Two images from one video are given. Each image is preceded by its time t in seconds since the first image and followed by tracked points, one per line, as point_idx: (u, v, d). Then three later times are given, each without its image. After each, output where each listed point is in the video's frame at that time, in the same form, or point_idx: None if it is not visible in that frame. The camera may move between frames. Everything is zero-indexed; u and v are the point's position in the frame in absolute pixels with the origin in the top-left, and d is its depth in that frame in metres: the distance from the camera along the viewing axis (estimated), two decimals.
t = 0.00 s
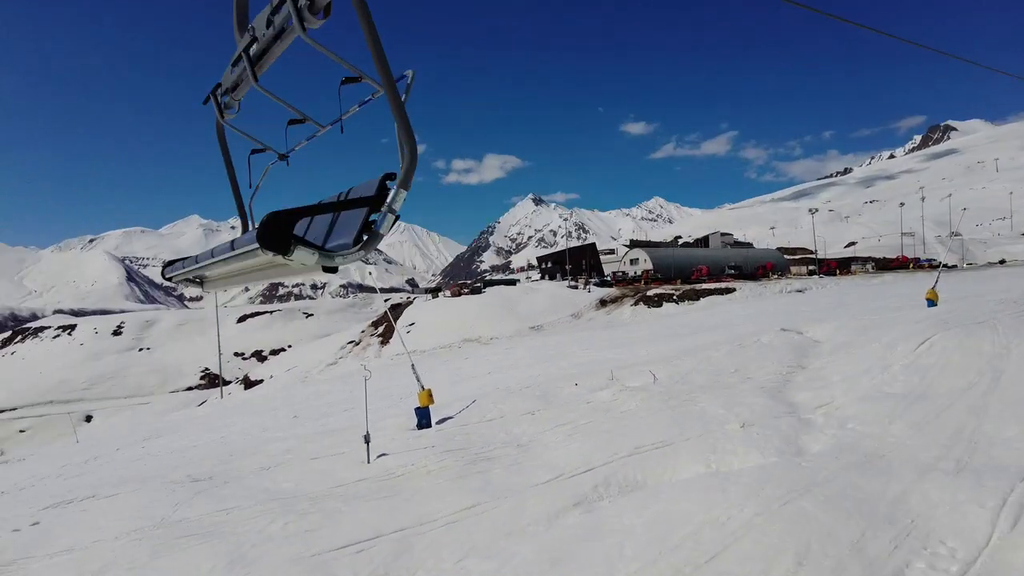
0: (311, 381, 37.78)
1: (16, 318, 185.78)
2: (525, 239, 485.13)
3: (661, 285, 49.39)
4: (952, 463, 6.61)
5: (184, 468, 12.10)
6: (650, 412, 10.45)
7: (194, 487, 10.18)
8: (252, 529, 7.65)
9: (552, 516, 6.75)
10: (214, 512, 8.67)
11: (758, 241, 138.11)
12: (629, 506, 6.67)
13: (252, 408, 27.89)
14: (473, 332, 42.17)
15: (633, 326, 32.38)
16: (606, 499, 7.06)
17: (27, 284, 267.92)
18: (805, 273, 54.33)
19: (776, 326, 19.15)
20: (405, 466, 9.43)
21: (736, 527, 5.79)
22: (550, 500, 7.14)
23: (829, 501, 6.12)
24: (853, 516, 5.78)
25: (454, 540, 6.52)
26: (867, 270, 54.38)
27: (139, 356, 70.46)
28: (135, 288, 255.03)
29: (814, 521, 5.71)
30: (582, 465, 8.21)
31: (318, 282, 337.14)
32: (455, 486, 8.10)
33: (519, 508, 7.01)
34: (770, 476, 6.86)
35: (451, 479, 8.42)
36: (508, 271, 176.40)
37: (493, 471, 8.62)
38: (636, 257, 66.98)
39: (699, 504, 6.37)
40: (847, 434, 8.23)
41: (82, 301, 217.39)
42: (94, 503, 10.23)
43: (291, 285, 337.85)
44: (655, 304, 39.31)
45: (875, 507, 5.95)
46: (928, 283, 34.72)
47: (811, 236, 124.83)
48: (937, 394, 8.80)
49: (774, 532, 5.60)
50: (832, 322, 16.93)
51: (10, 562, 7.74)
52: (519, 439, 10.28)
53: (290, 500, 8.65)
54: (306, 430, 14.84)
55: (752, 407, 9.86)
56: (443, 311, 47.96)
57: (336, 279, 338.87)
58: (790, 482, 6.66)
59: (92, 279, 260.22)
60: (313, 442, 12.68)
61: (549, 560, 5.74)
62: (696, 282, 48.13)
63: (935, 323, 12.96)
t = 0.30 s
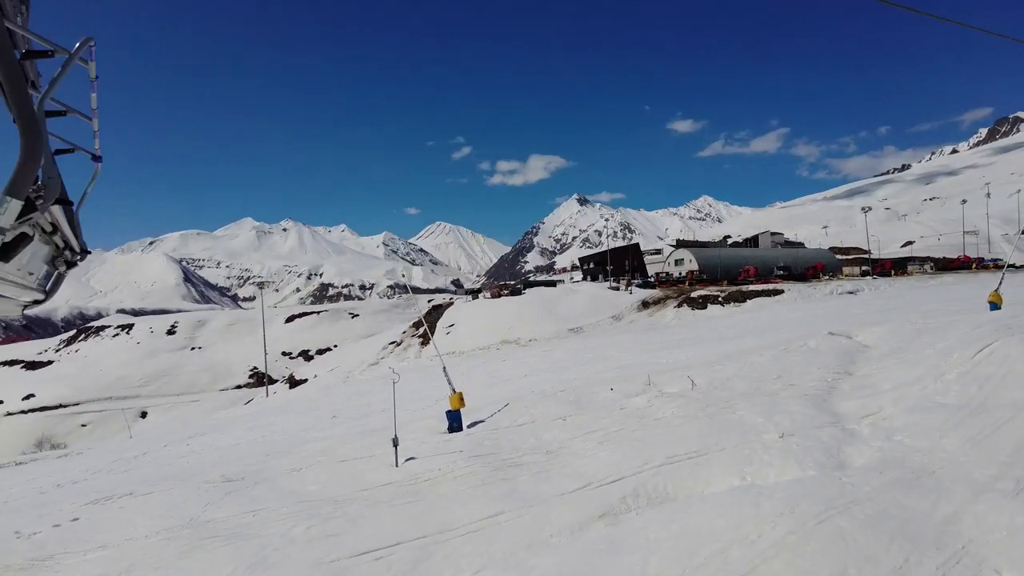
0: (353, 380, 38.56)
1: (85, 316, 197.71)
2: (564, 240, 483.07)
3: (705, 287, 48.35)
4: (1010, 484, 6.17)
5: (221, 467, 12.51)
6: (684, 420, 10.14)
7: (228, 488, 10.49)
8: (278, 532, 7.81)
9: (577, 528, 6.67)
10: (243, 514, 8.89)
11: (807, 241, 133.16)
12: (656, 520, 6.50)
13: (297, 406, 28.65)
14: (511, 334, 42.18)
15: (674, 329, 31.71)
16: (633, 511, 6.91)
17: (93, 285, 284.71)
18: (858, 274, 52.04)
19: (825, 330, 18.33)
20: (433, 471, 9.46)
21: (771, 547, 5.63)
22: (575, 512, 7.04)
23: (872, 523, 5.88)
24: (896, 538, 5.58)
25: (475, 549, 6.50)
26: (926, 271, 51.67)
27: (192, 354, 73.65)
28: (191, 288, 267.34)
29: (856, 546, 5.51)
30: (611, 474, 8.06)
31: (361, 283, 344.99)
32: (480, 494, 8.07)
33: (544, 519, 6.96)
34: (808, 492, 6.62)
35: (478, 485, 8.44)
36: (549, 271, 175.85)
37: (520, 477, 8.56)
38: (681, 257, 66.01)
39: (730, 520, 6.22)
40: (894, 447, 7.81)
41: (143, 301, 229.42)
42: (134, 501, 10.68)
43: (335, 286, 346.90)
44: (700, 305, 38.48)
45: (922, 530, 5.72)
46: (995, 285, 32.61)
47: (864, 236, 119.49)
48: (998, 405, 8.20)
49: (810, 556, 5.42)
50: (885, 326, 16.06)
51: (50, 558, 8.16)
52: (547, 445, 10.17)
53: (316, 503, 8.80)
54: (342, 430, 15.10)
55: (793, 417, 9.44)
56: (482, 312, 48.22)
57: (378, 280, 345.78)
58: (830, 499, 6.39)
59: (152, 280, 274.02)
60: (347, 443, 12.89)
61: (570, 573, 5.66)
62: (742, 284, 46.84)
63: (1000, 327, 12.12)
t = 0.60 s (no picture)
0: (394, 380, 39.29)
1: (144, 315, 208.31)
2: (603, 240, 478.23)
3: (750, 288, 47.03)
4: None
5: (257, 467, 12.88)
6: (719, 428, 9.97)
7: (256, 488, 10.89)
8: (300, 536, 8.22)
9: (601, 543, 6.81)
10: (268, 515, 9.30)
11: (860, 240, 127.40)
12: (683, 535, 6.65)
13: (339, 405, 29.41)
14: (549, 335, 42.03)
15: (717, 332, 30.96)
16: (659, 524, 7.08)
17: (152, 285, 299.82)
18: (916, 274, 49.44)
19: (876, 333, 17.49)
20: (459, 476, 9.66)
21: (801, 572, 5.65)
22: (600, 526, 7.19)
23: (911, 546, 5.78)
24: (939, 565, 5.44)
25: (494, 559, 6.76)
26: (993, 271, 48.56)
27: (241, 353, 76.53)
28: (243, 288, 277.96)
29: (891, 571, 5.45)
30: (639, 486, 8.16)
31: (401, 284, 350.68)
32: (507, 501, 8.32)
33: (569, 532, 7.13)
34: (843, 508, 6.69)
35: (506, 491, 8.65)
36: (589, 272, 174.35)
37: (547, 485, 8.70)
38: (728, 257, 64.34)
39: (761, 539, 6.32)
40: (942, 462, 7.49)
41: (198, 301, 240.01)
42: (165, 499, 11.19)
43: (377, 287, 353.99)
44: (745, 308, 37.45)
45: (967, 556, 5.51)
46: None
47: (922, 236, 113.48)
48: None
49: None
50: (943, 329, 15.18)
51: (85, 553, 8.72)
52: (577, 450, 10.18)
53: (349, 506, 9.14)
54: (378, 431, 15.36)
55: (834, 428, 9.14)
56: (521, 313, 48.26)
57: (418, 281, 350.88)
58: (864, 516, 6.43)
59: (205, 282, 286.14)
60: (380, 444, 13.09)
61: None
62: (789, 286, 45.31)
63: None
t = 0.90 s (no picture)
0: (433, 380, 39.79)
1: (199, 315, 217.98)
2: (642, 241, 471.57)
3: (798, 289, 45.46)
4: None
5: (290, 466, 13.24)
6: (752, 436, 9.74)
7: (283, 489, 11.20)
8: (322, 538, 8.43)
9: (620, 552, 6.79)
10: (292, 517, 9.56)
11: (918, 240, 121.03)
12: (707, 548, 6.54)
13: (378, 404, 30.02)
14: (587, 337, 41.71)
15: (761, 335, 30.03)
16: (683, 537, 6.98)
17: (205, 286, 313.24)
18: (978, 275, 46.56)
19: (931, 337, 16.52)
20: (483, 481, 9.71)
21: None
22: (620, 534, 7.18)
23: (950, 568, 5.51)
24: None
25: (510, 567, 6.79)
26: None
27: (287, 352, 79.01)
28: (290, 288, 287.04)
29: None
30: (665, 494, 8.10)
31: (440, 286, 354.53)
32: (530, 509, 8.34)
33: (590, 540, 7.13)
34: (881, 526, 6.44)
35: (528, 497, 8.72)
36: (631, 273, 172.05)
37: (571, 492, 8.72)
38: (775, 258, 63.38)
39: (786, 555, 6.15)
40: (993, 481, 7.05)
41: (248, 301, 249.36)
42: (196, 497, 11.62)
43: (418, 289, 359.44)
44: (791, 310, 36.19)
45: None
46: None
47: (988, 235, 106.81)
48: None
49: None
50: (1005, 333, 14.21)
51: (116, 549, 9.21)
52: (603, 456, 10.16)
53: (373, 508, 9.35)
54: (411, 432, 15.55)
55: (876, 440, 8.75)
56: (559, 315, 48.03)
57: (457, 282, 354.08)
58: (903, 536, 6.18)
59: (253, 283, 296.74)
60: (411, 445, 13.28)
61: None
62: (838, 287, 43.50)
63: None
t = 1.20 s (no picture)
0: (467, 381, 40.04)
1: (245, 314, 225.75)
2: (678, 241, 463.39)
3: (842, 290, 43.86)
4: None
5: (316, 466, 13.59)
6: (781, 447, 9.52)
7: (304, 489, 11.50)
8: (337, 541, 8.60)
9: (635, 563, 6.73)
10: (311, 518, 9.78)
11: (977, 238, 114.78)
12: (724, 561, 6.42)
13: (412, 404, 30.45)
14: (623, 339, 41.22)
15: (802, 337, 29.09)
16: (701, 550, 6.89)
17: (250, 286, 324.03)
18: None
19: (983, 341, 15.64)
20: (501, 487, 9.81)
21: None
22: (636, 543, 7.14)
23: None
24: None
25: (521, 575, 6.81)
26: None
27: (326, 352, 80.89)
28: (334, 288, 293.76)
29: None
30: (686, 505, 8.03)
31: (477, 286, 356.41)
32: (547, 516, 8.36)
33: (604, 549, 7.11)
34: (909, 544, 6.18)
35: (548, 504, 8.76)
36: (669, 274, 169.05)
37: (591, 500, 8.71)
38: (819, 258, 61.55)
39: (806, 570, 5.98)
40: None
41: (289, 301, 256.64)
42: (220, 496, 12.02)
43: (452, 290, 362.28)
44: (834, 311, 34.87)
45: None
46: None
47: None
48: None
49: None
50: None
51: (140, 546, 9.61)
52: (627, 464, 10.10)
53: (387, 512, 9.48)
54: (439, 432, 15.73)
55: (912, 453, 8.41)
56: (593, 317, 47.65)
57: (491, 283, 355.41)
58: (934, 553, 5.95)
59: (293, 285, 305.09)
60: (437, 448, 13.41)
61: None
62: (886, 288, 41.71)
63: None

========================

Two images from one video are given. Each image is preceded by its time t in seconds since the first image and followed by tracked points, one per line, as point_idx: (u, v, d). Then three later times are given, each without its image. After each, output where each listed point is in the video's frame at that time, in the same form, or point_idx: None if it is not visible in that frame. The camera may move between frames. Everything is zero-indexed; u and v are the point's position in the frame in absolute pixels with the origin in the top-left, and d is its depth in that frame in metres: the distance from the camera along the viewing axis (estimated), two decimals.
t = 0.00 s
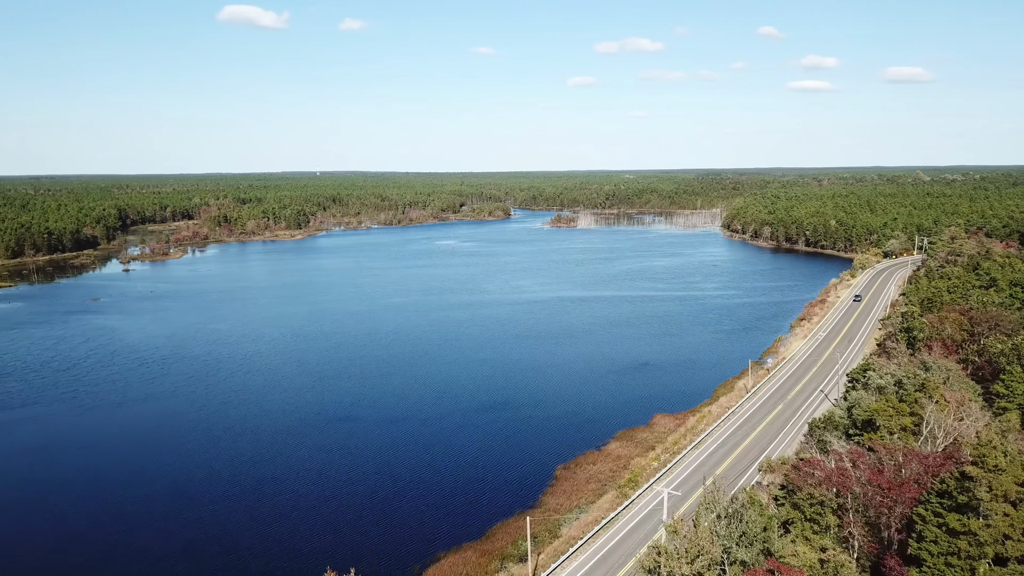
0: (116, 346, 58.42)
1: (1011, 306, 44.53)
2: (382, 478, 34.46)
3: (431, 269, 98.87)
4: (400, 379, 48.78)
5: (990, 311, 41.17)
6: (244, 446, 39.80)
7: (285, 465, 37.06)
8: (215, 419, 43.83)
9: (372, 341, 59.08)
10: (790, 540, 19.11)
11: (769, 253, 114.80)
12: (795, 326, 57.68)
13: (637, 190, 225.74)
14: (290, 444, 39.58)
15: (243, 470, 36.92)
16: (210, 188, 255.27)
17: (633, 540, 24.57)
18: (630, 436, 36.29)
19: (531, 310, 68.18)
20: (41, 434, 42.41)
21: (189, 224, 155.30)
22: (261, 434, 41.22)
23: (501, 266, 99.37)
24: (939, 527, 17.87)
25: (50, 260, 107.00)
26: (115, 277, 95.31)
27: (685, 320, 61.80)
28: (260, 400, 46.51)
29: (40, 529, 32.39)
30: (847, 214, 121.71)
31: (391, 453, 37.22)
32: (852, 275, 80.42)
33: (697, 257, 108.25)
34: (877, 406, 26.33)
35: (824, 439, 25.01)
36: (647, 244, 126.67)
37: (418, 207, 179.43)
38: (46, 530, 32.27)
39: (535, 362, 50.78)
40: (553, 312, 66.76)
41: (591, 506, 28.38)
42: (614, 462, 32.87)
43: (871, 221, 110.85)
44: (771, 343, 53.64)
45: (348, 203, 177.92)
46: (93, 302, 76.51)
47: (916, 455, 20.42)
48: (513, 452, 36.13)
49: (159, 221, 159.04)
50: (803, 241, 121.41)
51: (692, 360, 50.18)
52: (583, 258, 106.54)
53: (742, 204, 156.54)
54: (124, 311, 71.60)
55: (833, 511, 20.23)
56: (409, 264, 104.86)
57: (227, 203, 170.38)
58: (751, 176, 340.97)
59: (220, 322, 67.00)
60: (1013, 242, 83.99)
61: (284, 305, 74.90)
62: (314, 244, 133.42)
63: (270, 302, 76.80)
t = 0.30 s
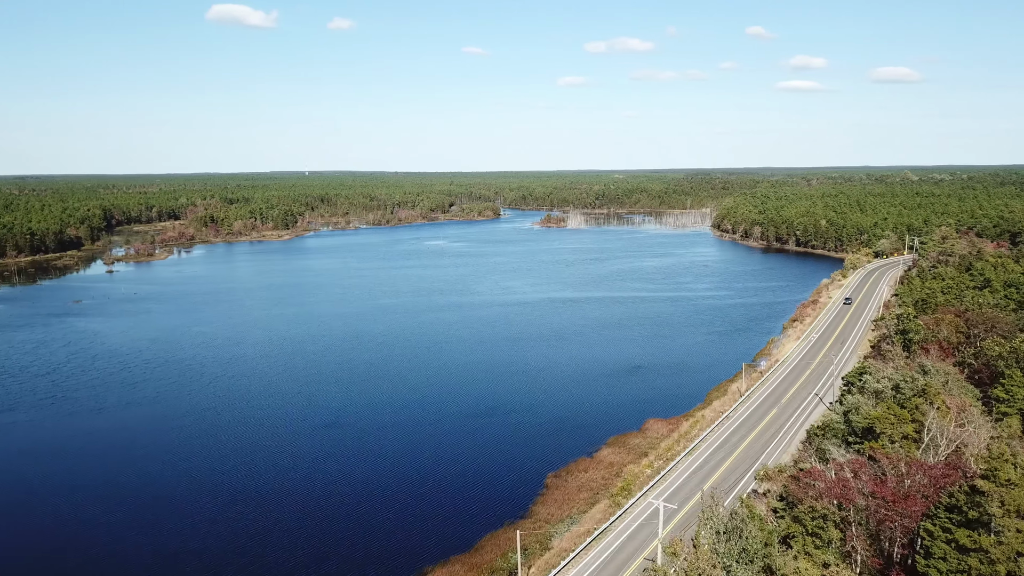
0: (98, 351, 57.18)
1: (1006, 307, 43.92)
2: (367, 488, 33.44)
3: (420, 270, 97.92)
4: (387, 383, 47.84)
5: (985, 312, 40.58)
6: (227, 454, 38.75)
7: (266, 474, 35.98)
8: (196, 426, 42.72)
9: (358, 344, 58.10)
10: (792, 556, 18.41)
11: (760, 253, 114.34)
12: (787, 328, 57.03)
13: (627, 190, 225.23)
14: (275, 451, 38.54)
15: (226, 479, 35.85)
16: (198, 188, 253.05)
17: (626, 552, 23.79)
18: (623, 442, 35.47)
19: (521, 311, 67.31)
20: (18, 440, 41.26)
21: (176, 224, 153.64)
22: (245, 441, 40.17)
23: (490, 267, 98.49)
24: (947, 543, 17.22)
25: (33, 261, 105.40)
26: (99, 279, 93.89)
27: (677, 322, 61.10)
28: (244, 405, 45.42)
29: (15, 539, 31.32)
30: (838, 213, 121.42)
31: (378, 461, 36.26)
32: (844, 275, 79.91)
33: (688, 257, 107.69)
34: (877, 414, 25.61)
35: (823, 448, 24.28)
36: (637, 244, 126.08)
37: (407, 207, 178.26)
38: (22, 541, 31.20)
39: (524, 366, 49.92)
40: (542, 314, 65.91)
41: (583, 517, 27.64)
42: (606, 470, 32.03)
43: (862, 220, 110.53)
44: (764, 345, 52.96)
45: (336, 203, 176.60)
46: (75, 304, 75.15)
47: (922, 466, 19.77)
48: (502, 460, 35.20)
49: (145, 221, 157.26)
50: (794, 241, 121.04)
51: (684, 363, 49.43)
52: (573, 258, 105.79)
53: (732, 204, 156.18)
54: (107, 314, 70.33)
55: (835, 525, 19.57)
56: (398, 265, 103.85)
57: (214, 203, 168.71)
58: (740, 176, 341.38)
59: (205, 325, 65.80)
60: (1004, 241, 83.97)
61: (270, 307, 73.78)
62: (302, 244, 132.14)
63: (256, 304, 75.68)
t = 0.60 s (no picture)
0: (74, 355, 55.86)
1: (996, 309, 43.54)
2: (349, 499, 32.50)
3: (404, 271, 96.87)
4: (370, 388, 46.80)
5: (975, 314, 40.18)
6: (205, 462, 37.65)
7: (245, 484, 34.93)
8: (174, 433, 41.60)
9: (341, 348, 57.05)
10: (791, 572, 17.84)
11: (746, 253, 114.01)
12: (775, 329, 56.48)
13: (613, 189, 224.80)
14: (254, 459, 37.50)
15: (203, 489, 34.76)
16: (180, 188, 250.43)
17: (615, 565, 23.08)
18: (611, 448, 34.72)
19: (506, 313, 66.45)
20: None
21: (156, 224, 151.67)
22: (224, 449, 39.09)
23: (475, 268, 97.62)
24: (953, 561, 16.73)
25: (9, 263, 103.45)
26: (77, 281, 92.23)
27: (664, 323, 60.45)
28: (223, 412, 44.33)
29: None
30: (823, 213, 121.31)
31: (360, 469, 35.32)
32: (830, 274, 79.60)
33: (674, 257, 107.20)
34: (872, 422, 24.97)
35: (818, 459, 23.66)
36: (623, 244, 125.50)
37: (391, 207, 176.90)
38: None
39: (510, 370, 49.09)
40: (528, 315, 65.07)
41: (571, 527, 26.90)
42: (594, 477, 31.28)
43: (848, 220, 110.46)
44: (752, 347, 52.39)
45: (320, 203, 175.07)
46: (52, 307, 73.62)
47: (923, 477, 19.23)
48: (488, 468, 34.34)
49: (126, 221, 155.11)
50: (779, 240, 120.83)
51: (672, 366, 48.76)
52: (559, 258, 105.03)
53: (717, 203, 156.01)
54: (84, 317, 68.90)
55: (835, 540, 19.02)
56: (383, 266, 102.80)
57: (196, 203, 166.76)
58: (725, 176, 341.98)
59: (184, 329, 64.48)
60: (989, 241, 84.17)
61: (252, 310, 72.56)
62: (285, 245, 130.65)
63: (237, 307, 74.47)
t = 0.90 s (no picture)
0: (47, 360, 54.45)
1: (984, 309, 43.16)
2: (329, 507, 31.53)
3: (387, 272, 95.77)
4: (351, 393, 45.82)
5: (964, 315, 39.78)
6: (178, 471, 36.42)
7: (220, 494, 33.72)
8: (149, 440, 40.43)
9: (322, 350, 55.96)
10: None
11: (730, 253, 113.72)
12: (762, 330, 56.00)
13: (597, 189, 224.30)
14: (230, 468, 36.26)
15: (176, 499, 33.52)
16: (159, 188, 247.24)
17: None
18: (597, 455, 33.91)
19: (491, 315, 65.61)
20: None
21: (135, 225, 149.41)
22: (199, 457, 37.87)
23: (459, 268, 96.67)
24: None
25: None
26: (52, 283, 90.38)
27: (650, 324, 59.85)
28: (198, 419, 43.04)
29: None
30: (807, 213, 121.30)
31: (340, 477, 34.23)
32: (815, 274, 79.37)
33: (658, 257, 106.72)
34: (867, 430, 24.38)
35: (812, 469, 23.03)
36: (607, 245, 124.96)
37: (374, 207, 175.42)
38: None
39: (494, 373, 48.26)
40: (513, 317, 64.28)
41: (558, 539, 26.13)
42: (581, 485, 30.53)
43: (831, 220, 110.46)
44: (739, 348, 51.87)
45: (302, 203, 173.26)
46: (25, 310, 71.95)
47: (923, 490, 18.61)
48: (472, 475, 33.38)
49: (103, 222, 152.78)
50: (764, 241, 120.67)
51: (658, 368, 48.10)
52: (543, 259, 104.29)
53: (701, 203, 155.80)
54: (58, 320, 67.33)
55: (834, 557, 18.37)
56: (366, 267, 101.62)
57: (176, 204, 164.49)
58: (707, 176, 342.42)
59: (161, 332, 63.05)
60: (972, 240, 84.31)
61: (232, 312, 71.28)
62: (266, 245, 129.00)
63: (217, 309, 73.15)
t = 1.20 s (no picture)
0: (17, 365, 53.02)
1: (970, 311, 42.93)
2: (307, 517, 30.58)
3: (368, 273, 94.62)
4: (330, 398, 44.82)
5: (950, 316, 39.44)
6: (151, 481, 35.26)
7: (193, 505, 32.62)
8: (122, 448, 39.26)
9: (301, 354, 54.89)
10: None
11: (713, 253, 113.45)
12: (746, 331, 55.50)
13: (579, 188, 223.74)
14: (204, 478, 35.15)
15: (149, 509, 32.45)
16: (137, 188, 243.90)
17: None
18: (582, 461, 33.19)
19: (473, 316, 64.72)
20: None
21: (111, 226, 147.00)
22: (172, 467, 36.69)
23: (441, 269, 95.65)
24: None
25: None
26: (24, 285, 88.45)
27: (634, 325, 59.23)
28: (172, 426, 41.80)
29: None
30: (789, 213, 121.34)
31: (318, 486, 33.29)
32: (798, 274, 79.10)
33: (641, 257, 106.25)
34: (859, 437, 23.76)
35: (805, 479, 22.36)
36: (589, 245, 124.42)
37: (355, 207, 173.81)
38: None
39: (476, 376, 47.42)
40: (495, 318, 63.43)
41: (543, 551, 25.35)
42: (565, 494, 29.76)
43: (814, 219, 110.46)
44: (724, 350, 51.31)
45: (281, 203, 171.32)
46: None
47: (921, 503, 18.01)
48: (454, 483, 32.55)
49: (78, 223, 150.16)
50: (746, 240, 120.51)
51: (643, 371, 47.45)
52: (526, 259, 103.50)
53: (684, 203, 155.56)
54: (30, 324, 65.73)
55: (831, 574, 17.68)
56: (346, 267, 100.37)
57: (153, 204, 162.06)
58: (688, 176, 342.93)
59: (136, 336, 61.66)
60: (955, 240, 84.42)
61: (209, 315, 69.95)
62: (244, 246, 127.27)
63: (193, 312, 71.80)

========================

[Task prompt]:
Using only the listing above, restate exactly the lines from the line containing "48: (513, 452, 36.13)" through the line containing "59: (220, 322, 67.00)", both included.

[Answer area]:
48: (513, 452, 36.13)
49: (159, 221, 159.04)
50: (803, 241, 121.41)
51: (692, 360, 50.18)
52: (583, 258, 106.54)
53: (742, 204, 156.54)
54: (124, 311, 71.60)
55: (833, 511, 20.23)
56: (409, 264, 104.86)
57: (227, 203, 170.38)
58: (751, 176, 340.97)
59: (220, 322, 67.00)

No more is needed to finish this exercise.